*Work request 1:* From the passage on sustainability transformations, can you extract the stretch from "In the media" through "PR Web 2016)."?
*Work request 2:* In the passage on sustainability transformations, what does the article on Haiti say is essential for achieving the SDGs?
*Work request 3:* How would you render this sentence from the passage on sustainability transformations in Spanish: "Four functions of narratives make them a transformational driver."

*Excerpted text:*
┄┄┄┄┄┄┄┄┄┄
In the media texts, the political economy redistribution as a driver of sustainability transformations is seldom stand-alone. For example, one article dealing with poverty alleviation and social segregation in Haiti states that foreign financial support is essential for achieving the SDGs. Yet, this does not suffice on its own, it needs to be addressed in tandem with interventions to enhance education and public participation (Cision PR Web 2016).

New narratives

The importance of new stories or narratives for leveraging transformation is increasingly gaining recognition in the scholarly literature. Such stories are needed to break with current dominant narratives of humanity’s separation from nature and of the dominant economic growth paradigm that is dependent on cheap fossil energy and abundant natural resources (e.g. Kuenkel 2019; Leggewie and Messner 2012; O’Brien et al. 2019).

Four functions of narratives make them a transformational driver. (1) They can spur perceptions of possible and desirable societies. O’Brien et al. (2019) argue that stories are crucial in opening up people’s imagination and actualize ‘not-yet-here’ possibilities, as well as in questioning taken-for-granted assumptions. How we imagine what future worlds may be like, and how we deliberate on them in ethical and political terms, lays the foundation for political behavior and decision-making (Milkoreit 2016; Veland et al. 2019). (2) They can engage the personal sphere in a collective story. Kuenkel (2019) emphasises the role of emotionally engaging and ‘enlivening’ narratives that can contribute to revitalize ‘the human capacity to shape a sustainable future collectively at scale’ (p. 225). (3) The spread of new narratives can influence systems of meaning that might in their turn have an impact on priorities and guide new types of actions. For example, Riedy et al. (2019) argue that although the fossil fuel divestment movement so far has had a limited impact on fossil fuel companies’ actual market value or the conditions for carrying out their businesses, it has contributed to establishing a new narrative that might influence factors such as the future investment policies of finance institutions. In this sense, narratives can be conceptualised not only as an intervention that changes policy practices, but ultimately intervenes on the paradigmatic, the sense-making, level. Toppling a persuasive, dominant, narrative that posits carbon-driven economic growth as the bedrock for societal wellbeing by one emphasising renewability, ecological consciousness, and social relations, would powerfully intervene to make fundamental changes throughout societies, even across civilisations, desirable, achievable, and well-founded.
┄┄┄┄┄┄┄┄┄┄
*Given records:*
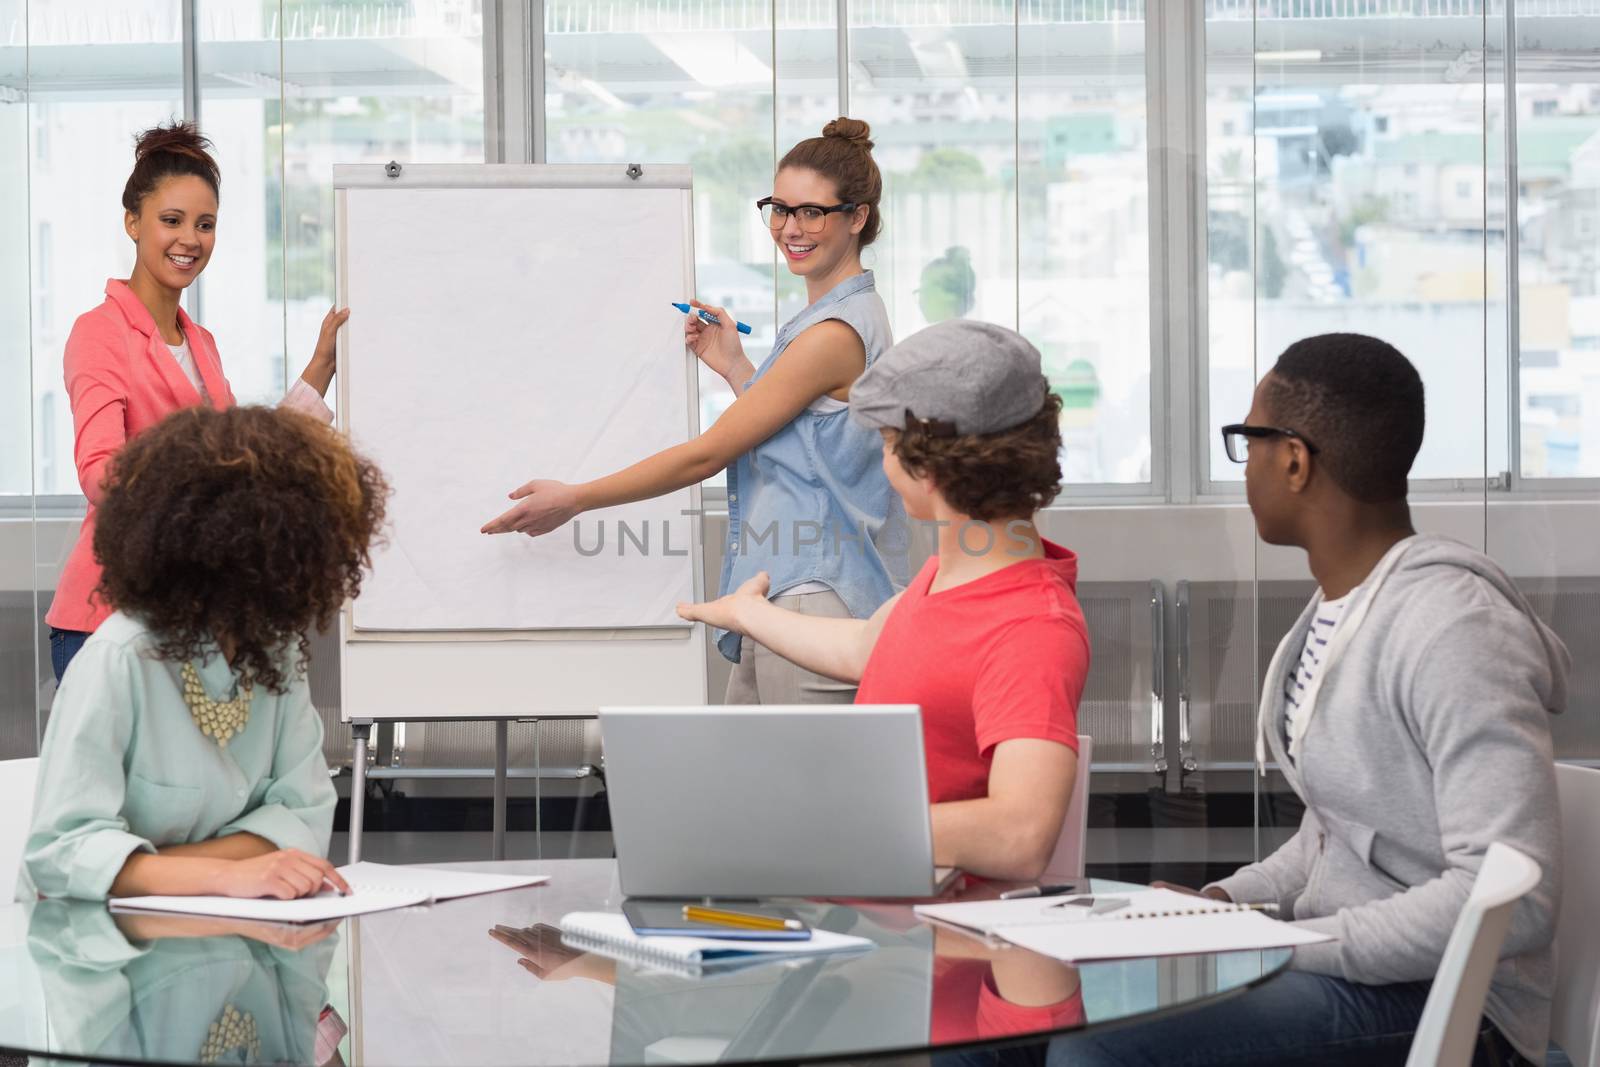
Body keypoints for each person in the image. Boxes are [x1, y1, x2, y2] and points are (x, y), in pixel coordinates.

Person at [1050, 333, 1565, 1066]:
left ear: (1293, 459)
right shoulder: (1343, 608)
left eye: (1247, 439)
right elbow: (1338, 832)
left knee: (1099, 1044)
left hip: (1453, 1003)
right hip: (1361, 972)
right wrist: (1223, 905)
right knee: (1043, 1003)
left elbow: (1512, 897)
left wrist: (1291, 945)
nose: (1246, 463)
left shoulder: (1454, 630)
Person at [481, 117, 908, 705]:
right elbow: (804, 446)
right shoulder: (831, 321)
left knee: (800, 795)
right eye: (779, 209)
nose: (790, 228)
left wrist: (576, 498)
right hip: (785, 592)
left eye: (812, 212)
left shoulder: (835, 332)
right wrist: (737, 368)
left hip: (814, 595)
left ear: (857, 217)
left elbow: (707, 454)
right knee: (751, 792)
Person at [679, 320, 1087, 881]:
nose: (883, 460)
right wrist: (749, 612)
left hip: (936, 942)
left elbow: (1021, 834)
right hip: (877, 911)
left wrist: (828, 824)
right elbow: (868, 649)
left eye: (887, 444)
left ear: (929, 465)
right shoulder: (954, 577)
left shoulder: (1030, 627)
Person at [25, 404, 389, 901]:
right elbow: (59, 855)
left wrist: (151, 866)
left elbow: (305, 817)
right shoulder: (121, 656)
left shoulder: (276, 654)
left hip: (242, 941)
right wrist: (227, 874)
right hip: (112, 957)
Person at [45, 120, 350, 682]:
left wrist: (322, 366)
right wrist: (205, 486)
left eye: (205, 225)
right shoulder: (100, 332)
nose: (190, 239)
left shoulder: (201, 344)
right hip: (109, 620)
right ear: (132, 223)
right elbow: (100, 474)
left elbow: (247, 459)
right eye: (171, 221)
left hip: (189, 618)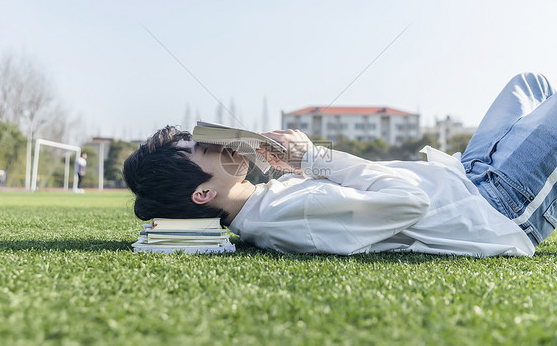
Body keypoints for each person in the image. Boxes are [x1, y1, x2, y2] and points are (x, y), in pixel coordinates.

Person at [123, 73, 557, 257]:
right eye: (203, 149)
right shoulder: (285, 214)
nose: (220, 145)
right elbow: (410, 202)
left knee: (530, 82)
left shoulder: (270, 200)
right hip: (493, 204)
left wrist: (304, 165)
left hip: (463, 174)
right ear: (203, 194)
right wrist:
┄┄┄┄┄┄┄┄┄┄
*Your response 1:*
In the media texts, the political economy redistribution as a driver of sustainability transformations is seldom stand-alone. For example, one article dealing with poverty alleviation and social segregation in Haiti states that foreign financial support is essential for achieving the SDGs. Yet, this does not suffice on its own, it needs to be addressed in tandem with interventions to enhance education and public participation (Cision PR Web 2016).

*Your response 2:* Foreign financial support.

*Your response 3:* Cuatro funciones de las narrativas las convierten en un motor de transformación.